╭─ Given passage

The Board will determine the Option Price which must be:

  • (a) not manifestly less than 80 per cent (or such other percentage as may be specified in paragraph 28(1) of Schedule 3) of the Market Value (as defined below) of a Share on either:
    • i. the day immediately preceding the date on which Invitations are sent to Eligible Employees; or
    • ii. the date specified in the Invitation (which will be no earlier than the day immediately preceding the date on which Invitations are sent to Eligible Employees and no later than the day immediately preceding the Grant Date); and
  • (b) in the case of an Option to acquire Shares only by subscription, not less than the nominal value of those Shares.

For the purpose of this Rule, "Market Value" on any day means:

(aa) if Shares are quoted in the London Stock Exchange Daily Official List:

  • i. the middle-market quotation of Shares (as derived from that list) for that day;
  • ii. if the Board decides, the average of the middle-market quotations of Shares (as derived from that list) over the 5 dealing days ending on that day; or
  • iii. the middle-market quotation of the Shares (as derived from that list) on such other dealing day or days as may be agreed in advance with HMRC;
  • (bb) if paragraph (aa) above does not apply, the market value (within the meaning of Part VIII of the Taxation of Chargeable Gains Act 1992) of a Share as agreed in advance for the purposes of the Plan with HMRC Shares and Assets Valuation.

7. GRANT OF OPTIONS

7.1 Grant procedure

Subject to Rule 5 (Scaling back) and Rule 7.5 (Approvals and consents), the Board may grant an Option to every individual who:

  • (a) has submitted a valid application for an Option; and
  • (b) is an Eligible Employee on the Grant Date.
  • 7.2 Restrictions on timing of grant of Options

Options must be granted within 30 days (or 42 days if applications are scaled back) after the first day by reference to which the Option Price is set under Rule 6.2.

╰─
╭─ Provided information

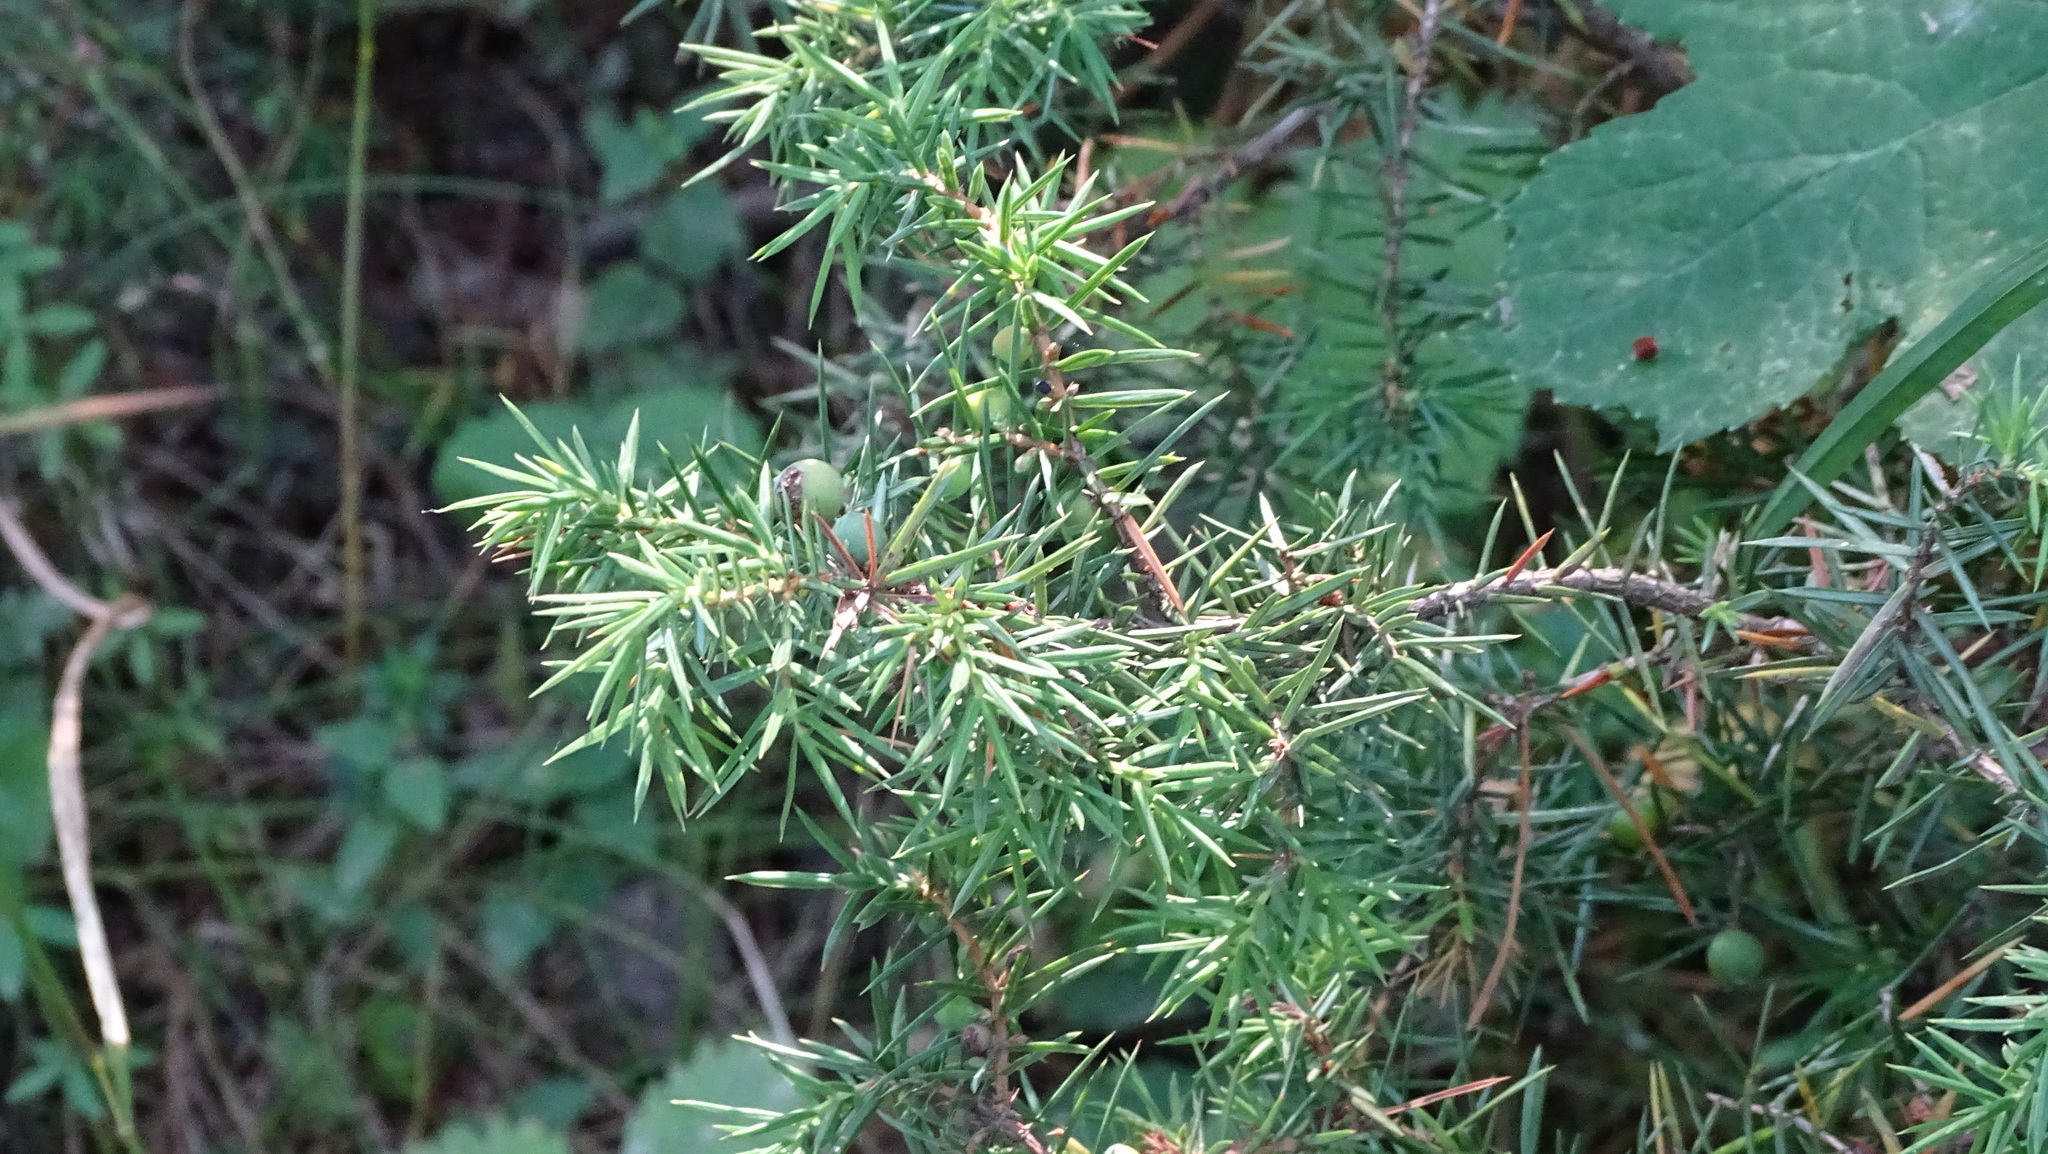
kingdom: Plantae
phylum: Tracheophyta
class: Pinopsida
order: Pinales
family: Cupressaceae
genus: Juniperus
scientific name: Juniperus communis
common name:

╰─

Problem statement
According to the share option rules, within how many days must Options be granted if applications are scaled back? The records are drawn from a different source than the share option rules.

Task output
Within 42 days after the first day by reference to which the Option Price is set under Rule 6.2.